While this all sounds very provocative, subsequent studies demonstrated conflicting results and clouded the picture.  First, Yunos and colleagues followed their before-after study with an additional follow-up period and saw some regression back towards their incidence of renal failure and renal replacement therapy in the before group, despite continuing restricted NS access (Yunos NM, et al. Intensive Care Med. 2015;41(2):257-264).  And other studies failed to find any detrimental effect of Normal Saline administration (Krajewski ML, et al. Br J Surg. 2015;102(1):24-36).

As is often the case, the ANZICS group decided to study this in a double-blind, cluster randomized, crossover trial in 4 ICUs which they called the SPLIT study.  In the SPLIT study, ICUs were randomized to Normal Saline or Plasmalyte for 7 week blocks and then crossed over to the other iv fluid three times throughout the study (Young P, et al. JAMA. 2015;314(16):1701-1710).  However, patient data were only used if consent could be obtained, which occurred in 2278 of the 3346 admitted patients.  There was no difference in development of acute renal failure (primary outcome), need for renal replacement therapy, change in serum creatinine, ICU or hospital lengths of stay, or ICU or hospital mortality.

Some thought these data definitively answered the question.  However, others were concerned about potential bias in excluding the patients who consent could not be obtained from and the relatively low volume of fluid given to study patients overall.

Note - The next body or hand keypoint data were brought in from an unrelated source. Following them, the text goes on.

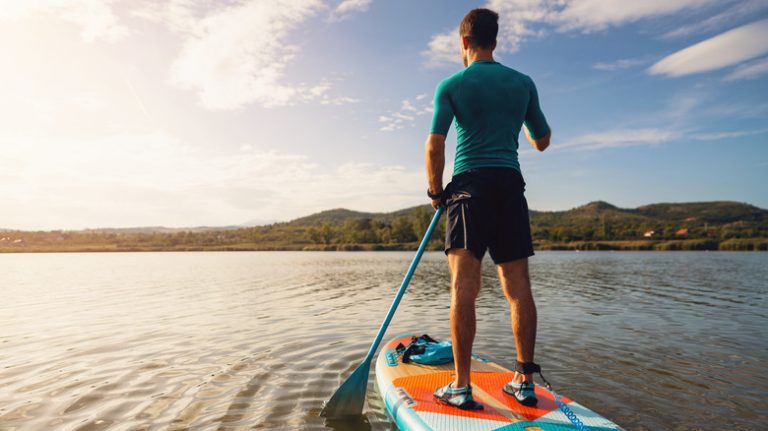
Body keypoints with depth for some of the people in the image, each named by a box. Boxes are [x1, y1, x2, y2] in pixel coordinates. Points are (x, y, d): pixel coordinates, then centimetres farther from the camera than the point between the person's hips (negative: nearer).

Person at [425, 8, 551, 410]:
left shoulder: (452, 85, 4)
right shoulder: (523, 83, 14)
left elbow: (435, 145, -6)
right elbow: (542, 142, 21)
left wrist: (435, 190, 7)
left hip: (470, 185, -3)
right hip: (510, 184, 4)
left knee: (464, 283, -8)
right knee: (518, 284, 4)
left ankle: (461, 387, -7)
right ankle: (524, 381, 10)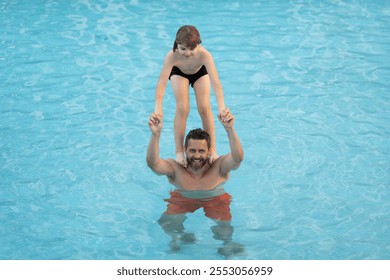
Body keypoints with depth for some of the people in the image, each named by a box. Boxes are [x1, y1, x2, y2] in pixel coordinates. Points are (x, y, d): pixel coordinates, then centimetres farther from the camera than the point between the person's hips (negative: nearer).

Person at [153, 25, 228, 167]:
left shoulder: (204, 55, -44)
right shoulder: (172, 56, -43)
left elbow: (215, 82, -50)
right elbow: (161, 82, -46)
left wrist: (221, 107, -63)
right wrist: (158, 108, -59)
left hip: (200, 72, 0)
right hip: (179, 72, 0)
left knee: (205, 108, -10)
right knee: (182, 109, -13)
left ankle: (212, 150, 1)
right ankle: (179, 152, -2)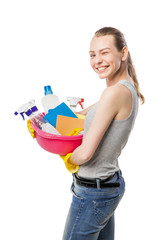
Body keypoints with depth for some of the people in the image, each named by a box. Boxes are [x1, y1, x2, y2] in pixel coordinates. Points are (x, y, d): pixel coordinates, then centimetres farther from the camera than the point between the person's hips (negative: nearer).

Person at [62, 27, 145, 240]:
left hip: (92, 192, -9)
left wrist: (69, 160, -3)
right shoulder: (130, 89, 3)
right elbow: (91, 111, 19)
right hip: (113, 184, 9)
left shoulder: (114, 93, -25)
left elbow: (85, 153, -25)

Last month, our group published a similarly designed trial (cluster randomized, crossover design) in medical ICU patients (Semler MW, et al. AJRCCM. 2016; Epub Ahead of Print, October 17, 2016).  Similar to the SPLIT study, we didn’t see any difference in renal failure, new dialysis, or mortality overall.  However, an analysis by volume of iv fluids received demonstrated a very interesting signal.  Patients who received higher volume of isotonic intravenous fluid had worse renal function and higher mortality when they received Normal Saline as that fluid.  The signal was not present for patients who received less fluid, especially less than 2 liters of fluid during their ICU stay.

Well, well, well.  These data are incredibly provocative.  And may make some sense.  If Normal Saline is harmful (and I still don’t think we have the definitive data to tell us if it is or not), then it makes sense that we would see a bigger signal of harm with higher volumes of Normal Saline administered.

Overall, I think this question is still up for debate.  Large trials are ongoing which will provide more data and information toward better answering this question.  Until those trials are completed, however, it makes sense to me that switching to, or continuing to favor, balanced intravenous fluids makes sense.  Although the signal for benefit of balanced fluids has been mixed, no studies have suggested worse outcomes when balanced IV fluids are used.  As far as cost, both balanced and Normal Saline IV fluids are cheap and similar in price.  Given this, and the currently available data, I think the preferred use of balanced iv fluids (and I think Lactated Ringer’s and Plasmalyte are equally acceptable) is a reasonable approach in our critically ill patients.

Let me know if you have other thoughts.